In the early stages of tendon related pain, sometimes medications such as anti inflammatories or cortisone injections will help reduce the pain. Unfortunately this doesn’t mean they are a good choice to manage your pain as they do not address the underlying cause. As mentioned, tendons become painful due to being overloaded; their capacity is being exceeded. To ensure that a tendon issue continues to improve and reduce the risk of the pain returning two major things are required. You need to reduce the harmful load and you need to begin strengthening the tendon in a graded way to re expose it to the load. 

To decide what the harmful load is for your tendon your therapist would take a full history to understand the activities you undertake and enjoy, and educate you on how to modify them for the short term, as well as instruct you on measures you can take to start building up the strength and capacity of the tendon.
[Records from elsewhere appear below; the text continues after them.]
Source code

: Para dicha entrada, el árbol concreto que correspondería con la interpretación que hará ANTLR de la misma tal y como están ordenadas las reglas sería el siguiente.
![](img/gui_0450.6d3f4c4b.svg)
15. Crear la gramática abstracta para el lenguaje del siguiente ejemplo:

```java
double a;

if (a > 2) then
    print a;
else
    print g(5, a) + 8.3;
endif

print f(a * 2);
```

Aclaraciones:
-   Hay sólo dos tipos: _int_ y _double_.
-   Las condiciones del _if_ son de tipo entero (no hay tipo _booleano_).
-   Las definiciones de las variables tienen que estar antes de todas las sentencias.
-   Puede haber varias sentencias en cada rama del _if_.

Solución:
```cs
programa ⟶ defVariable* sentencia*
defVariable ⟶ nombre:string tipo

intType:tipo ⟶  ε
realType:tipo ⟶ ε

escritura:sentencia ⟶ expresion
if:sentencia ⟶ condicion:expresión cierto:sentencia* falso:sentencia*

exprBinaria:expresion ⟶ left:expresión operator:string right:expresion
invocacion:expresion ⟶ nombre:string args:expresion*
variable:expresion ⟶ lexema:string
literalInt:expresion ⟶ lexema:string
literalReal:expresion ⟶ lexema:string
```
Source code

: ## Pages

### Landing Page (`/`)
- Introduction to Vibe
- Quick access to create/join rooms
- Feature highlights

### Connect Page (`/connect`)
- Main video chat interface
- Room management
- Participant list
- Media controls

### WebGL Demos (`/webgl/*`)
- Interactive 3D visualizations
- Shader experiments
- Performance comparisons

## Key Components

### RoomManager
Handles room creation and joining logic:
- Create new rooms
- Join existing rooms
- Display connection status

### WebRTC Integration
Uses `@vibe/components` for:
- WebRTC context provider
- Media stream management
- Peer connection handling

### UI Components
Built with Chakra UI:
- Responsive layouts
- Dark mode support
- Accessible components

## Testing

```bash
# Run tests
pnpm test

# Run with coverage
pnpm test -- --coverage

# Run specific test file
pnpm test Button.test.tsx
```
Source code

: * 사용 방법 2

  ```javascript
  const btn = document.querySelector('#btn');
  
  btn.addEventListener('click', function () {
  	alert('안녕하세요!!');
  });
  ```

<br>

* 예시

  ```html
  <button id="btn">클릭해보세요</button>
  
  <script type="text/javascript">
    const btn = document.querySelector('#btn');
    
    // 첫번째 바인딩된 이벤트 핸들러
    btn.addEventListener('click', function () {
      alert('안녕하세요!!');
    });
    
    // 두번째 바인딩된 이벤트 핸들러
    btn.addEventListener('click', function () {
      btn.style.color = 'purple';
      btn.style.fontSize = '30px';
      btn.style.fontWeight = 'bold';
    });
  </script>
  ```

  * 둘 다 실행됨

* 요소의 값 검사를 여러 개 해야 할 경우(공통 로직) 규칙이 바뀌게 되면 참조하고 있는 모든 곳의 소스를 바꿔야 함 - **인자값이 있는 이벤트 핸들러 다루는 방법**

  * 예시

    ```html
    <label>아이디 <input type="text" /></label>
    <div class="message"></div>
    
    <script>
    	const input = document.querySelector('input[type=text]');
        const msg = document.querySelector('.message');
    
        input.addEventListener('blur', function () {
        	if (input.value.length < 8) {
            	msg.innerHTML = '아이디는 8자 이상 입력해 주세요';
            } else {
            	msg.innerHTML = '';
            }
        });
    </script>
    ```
It is important to be mindful that complete rest isn’t a great solution for tendon related pain. It will begin to feel better but if you don’t build the capacity of the tendon and you return to your previous activities the pain will likely return quite quickly.

Tendinopathy changes are unlikely to heal which is another reason why appropriate strengthening is so effective. When the tendon is loaded appropriately you gain more healthy tendon around the micro tears and the tendon becomes strong enough to keep you going with the activities you enjoy.